Many different studies have evaluated visual acuity across various modes of refractive error correction, but results of these studies have been inconsistent. Some of the unpredictability of these results may stem from continual improvement in contact lens design, different methods of visual acuity measurement and/or small sample sizes. Interestingly, the combination of high- and low-contrast visual acuity is reportedly sensitive enough in normal subjects to provide the same information that you would gain by measuring contrast sensitivity. Because a contact lens rests directly on the eye, flexure, decentration and tear lens formation are all possible and each of these may impact final visual acuity. However, previous studies have demonstrated that flexure and tear-lens formation do not change the amount of on-eye aberration.

In addition to the differences in material characteristics, Night & Day, unlike Focus Monthly, is aspheric in design.
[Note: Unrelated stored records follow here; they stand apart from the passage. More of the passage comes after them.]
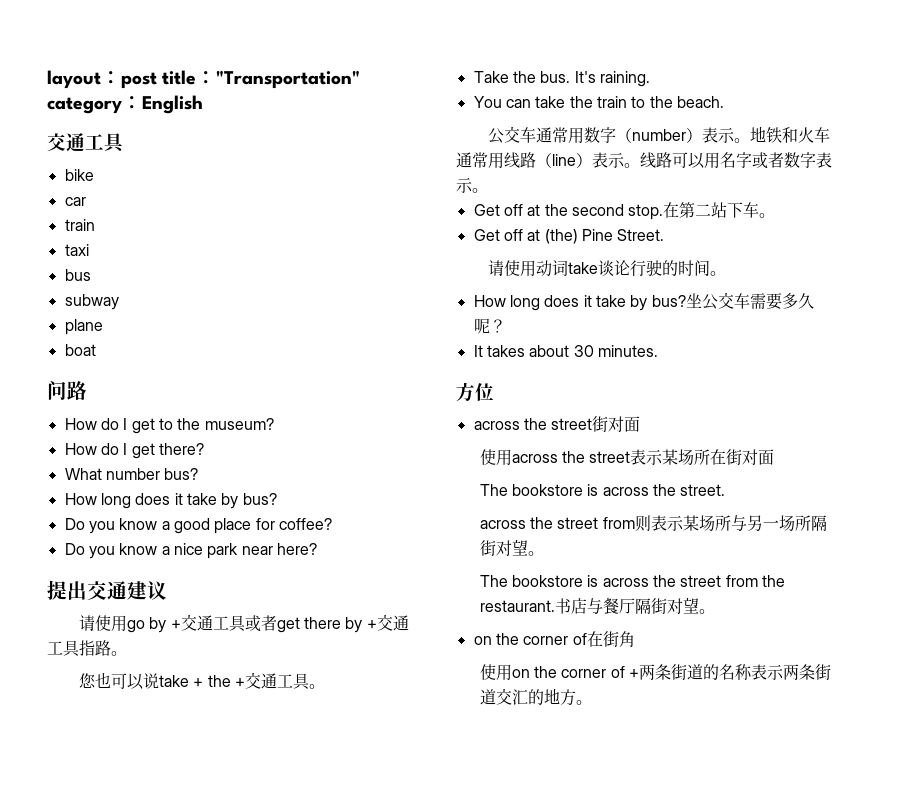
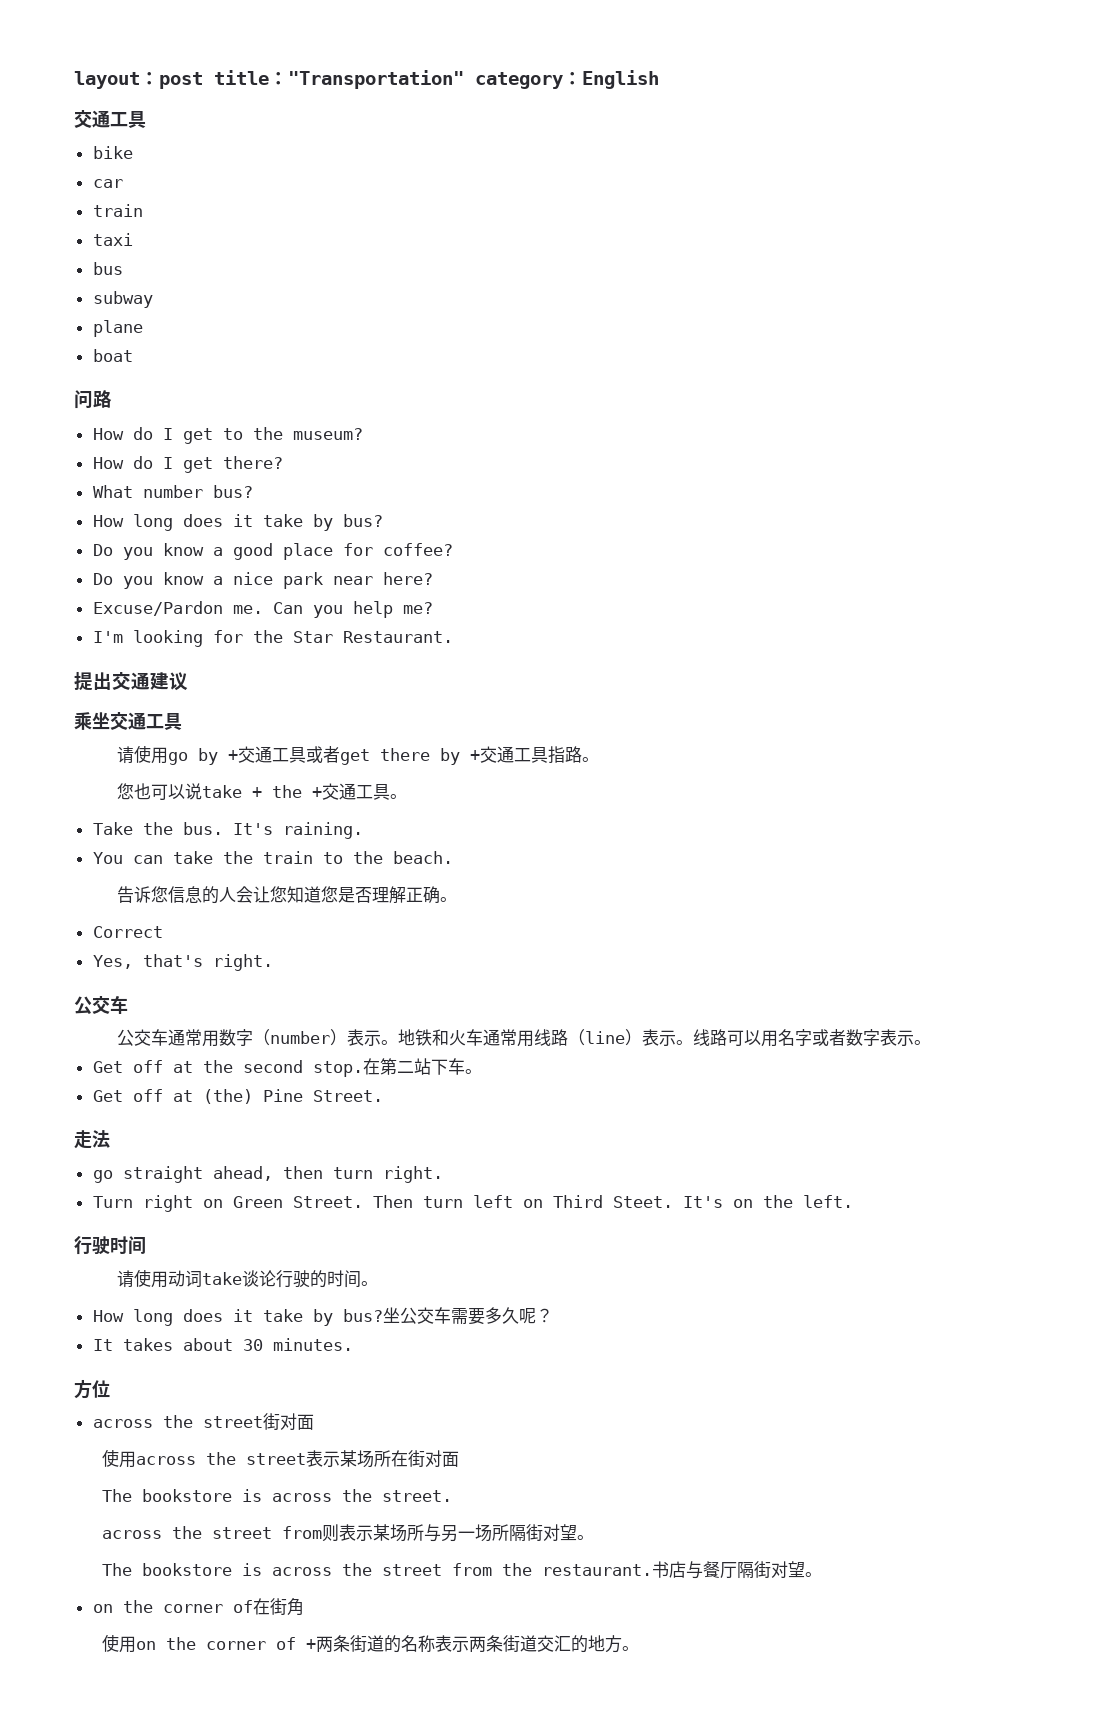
(317, 549) none -> [92,601,433,618] [92,630,453,647] // Excuse/Pardon me. Can you help me? // I'm looking for the Star Restaurant.
(167, 590) none -> [74,712,182,730] // 乘坐交通工具
(724, 102) none -> [117,886,458,904] [92,926,163,938] [92,954,273,971] [74,995,128,1015] // 告诉您信息的人会让您知道您是否理解正确。 // Correct // Yes, that's right. // 公交车
(665, 235) none -> [74,1130,110,1149] [92,1166,443,1183] [92,1195,853,1212] [74,1236,146,1255] // 走法 // go straight ahead, then turn right. // Turn right on Green Street. Then turn left on Third Steet. It's on the left. // 行驶时间

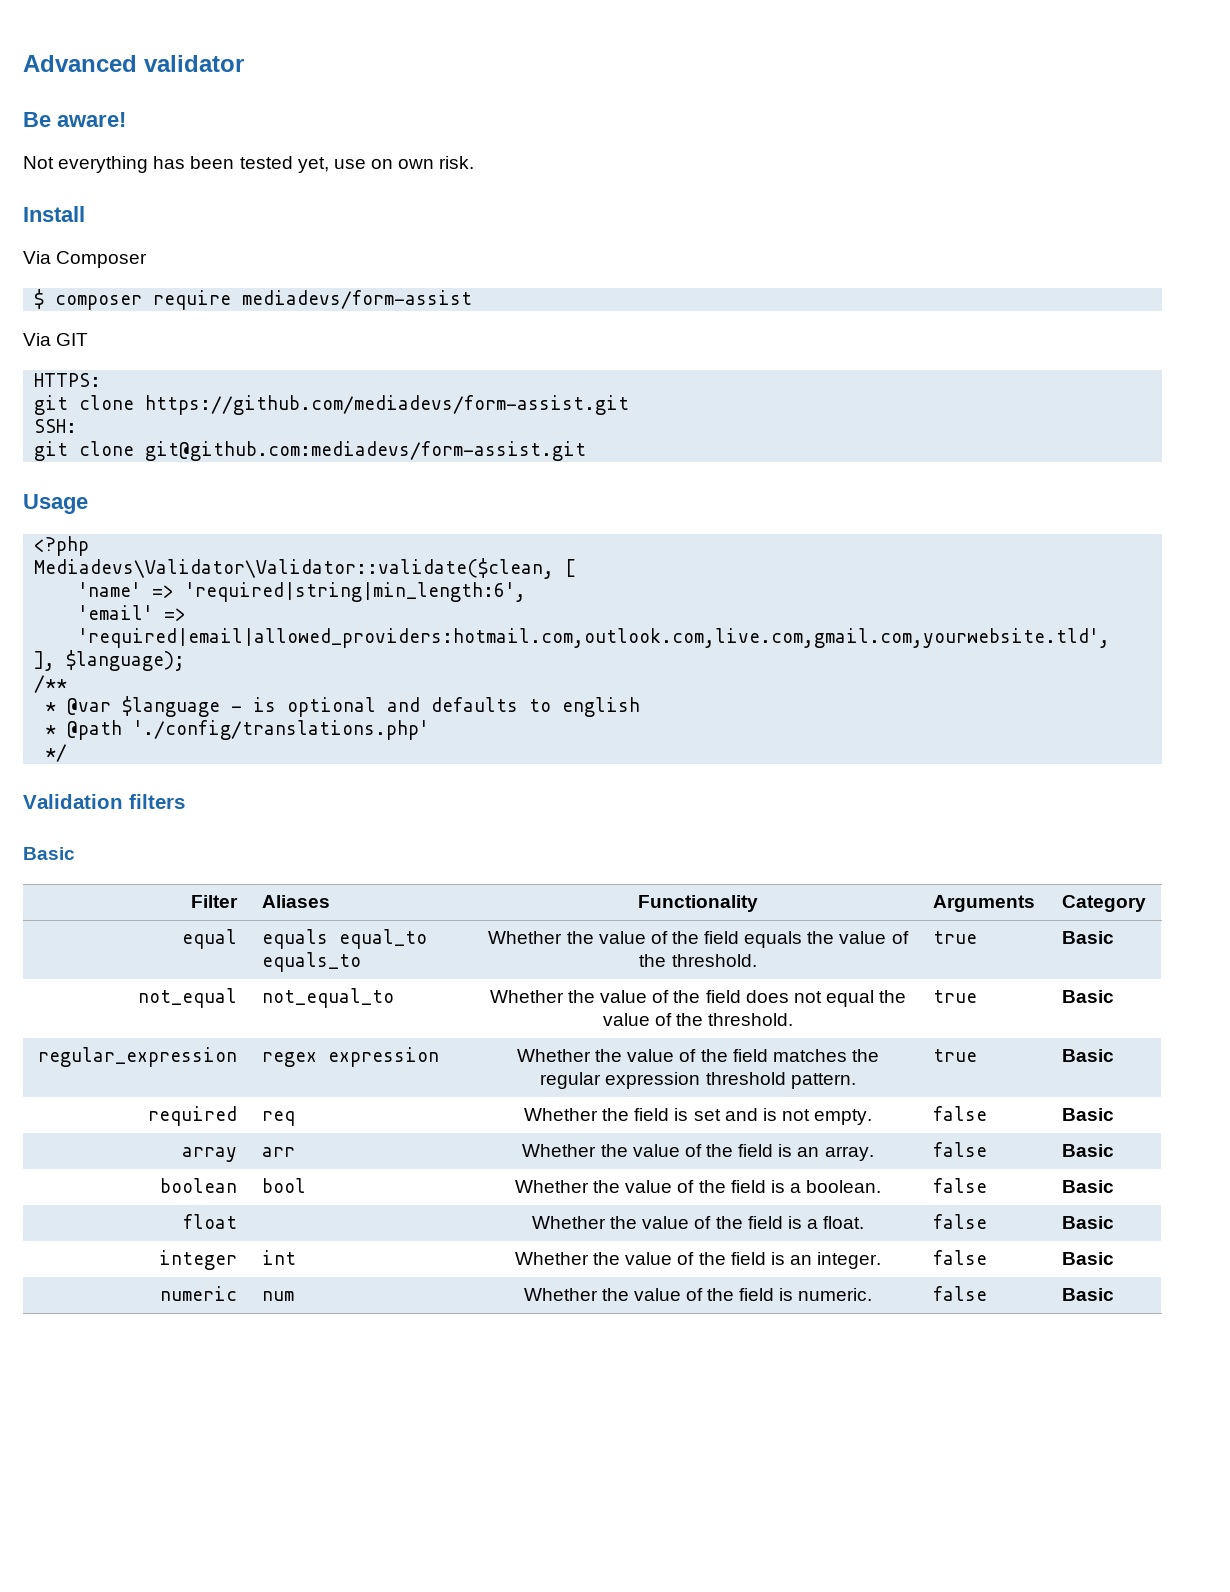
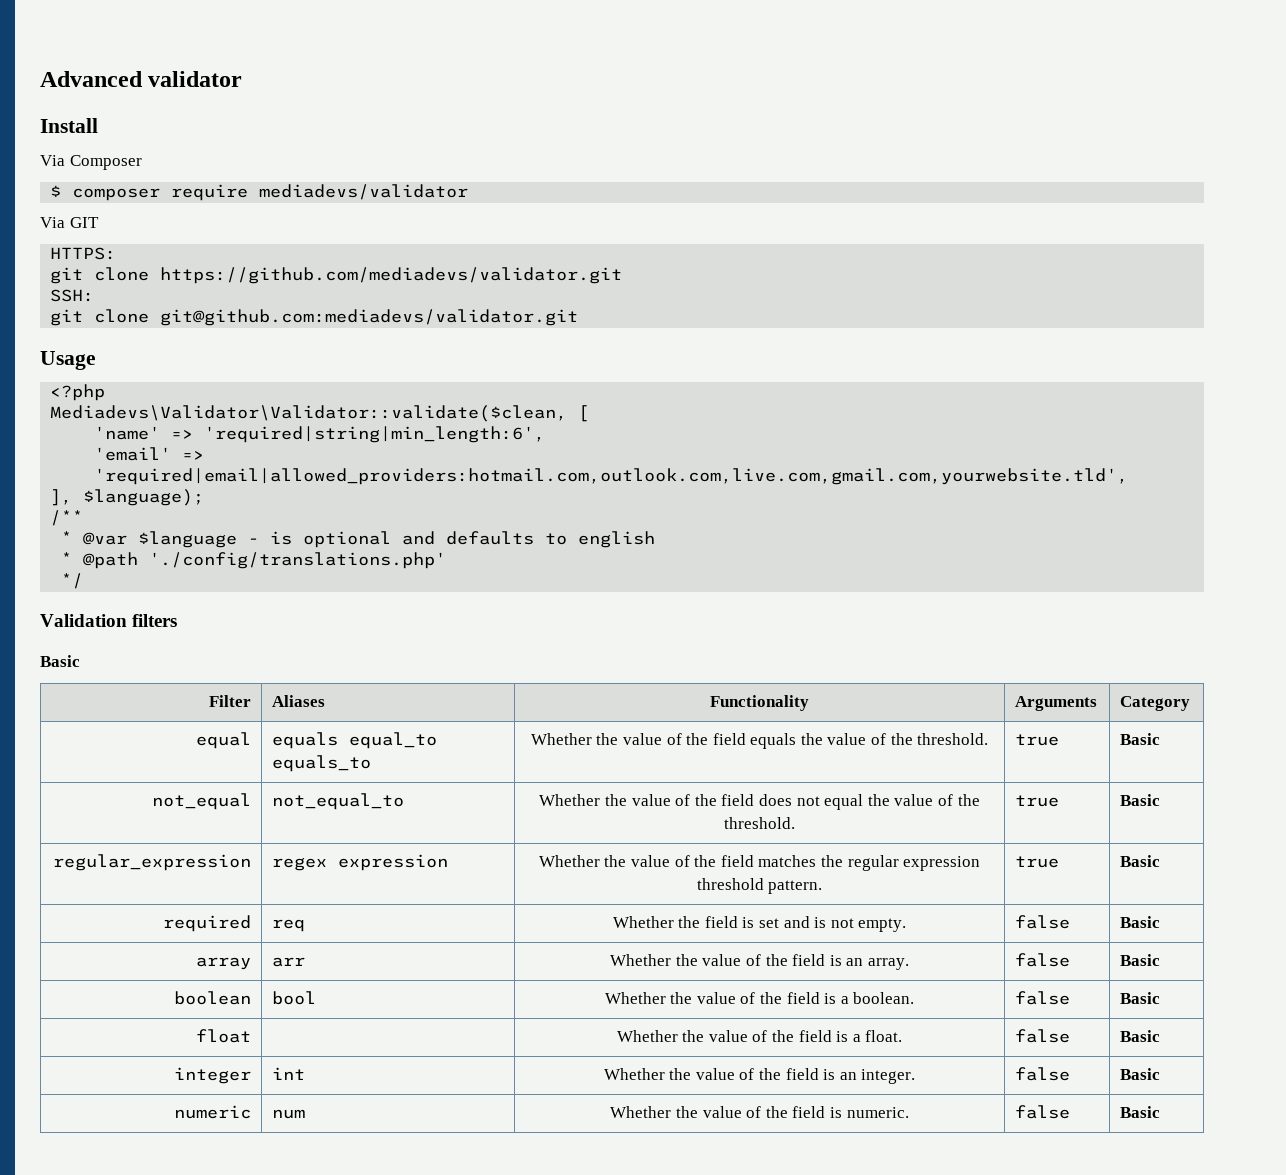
[23,112,126,127] [23,156,475,173] // Be aware! // Not everything has been tested yet, use on own risk. -> (243, 79) none
[242,290,473,309] mediadevs/form-assist -> [259,184,469,200] mediadevs/validator
[145,395,630,415] https://github.com/mediadevs/form-assist.git -> [160,267,623,284] https://github.com/mediadevs/validator.git
[145,441,587,461] git@github.com:mediadevs/form-assist.git -> [160,309,579,326] git@github.com:mediadevs/validator.git

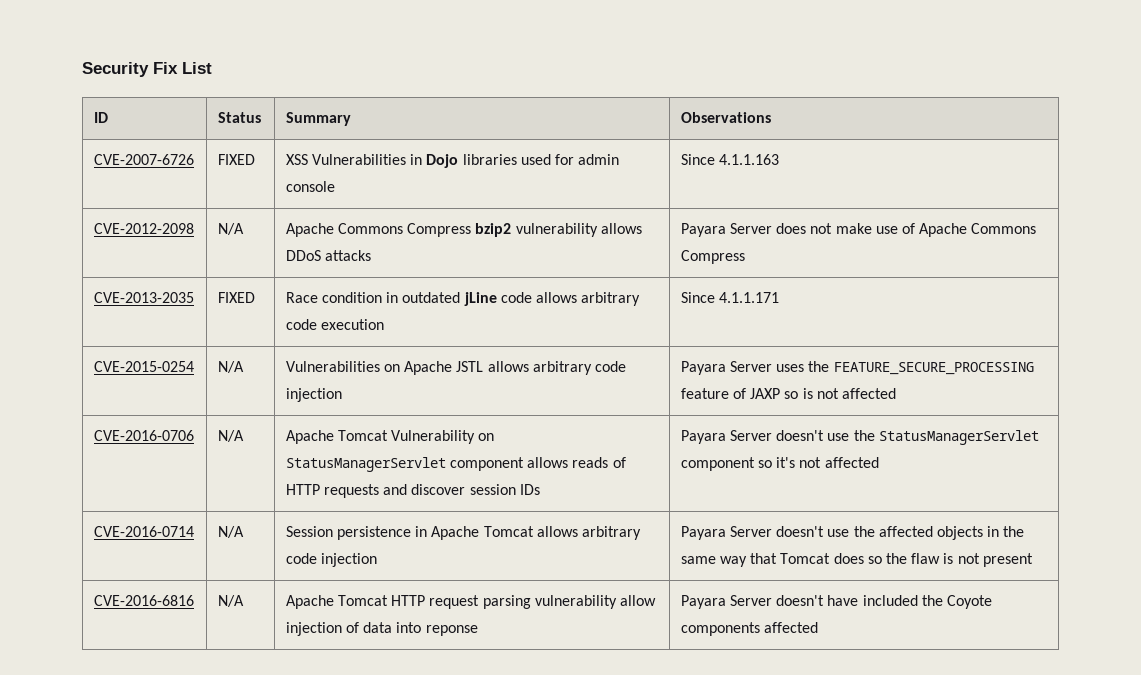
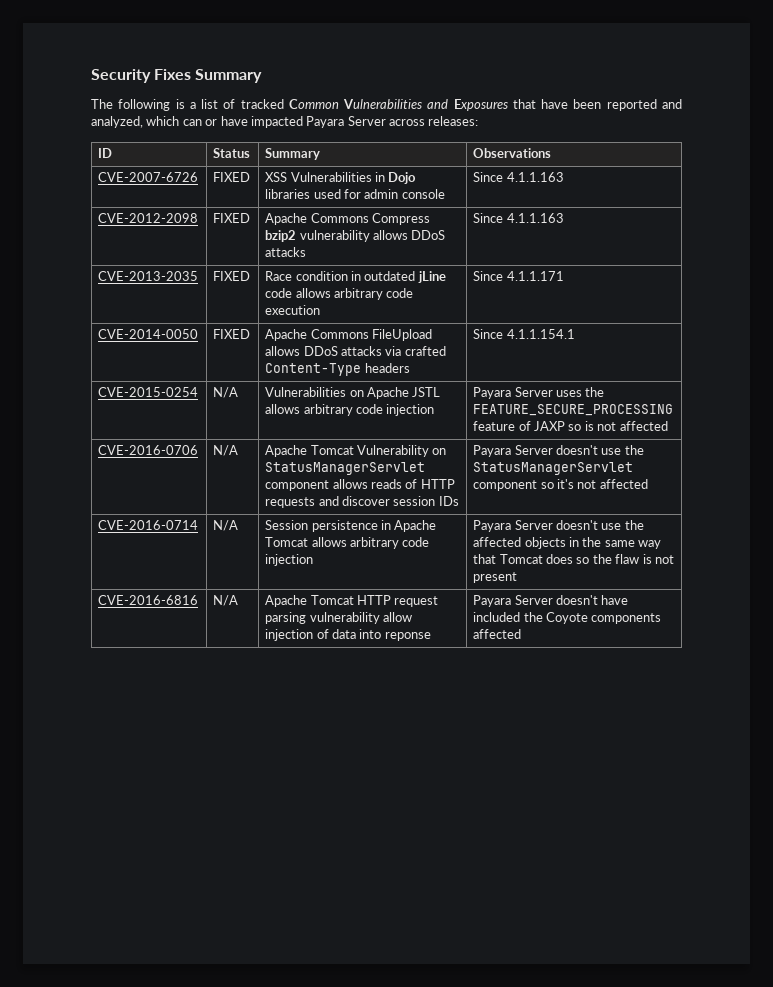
[153,62,212,74] Fix List -> [154,69,263,83] [91,99,682,111] [91,116,479,128] Fixes Summary // The following is a list of tracked Common Vulnerabilities and Exposures that have been reported and analyzed, which can or have impacted Payara Server across releases:
[217,223,244,235] N/A -> [213,213,251,223] FIXED
[680,223,1037,237] [680,250,745,264] Payara Server does not make use of Apache Commons Compress -> [473,213,564,223] Since 4.1.1.163
(780, 297) none -> [98,329,199,339] [213,329,251,339] [265,329,432,341] [265,346,446,356] [265,363,410,376] [473,329,575,339] // CVE-2014-0050 | FIXED | Apache Commons FileUpload allows DDoS attacks via crafted Content-Type headers | Since 4.1.1.154.1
This may contribute to a difference in either objective or subjective visual response. However, Vaz and Gundel (2003) failed to show any consistent difference in vision between aspheric vs. spherical design hydrogel lenses tested under similar conditions of normal room illumination. As most normal eyes show only small amounts of axial monochromatic aberration for photopic pupils up to around 3mm, the limits to retinal image quality would then be set by diffraction, uncorrected or imperfectly corrected refractive error, accommodative error and/or chromatic aberration.

Our results did not yield a statistically significant difference in either objective or subjective visual acuity between the two lens types in this study despite differences in lens material flexibility. Some of the possible reasons for this may include small study size, photopic pupil size and room illumination (as related to pupil size).


Although it's clear that silicone hydrogel lenses provide a superior environment for the human cornea, our study failed to reveal a difference in visual acuity and patient reported quality of vision between the Night & Day silicone hydrogel lens and the Focus Monthly hydrogel lens. Further studies limited to individuals who have large pupils and/or testing under scotopic conditions may yield different results.

Dr. Cavalli currently practices in Long Island and Queens, NY. She graduated from State University of New York College of Optometry in 2005. She completed a one-year fellowship in cornea and contact lenses during which she received advanced training in refractive surgery comanagement and specialty contact lens fittings.

Dr. Gundel is an associate clinical professor and director of the Cornea and Contact Lens Fellowship Program at SUNY State College of Optometry, New York, NY.

Dr. Cavalli undertook this project as part of her fellowship in Cornea and Contact Lenses at SUNY State College of Optometry. The authors thank CIBA Vision for a generous grant in support of this project.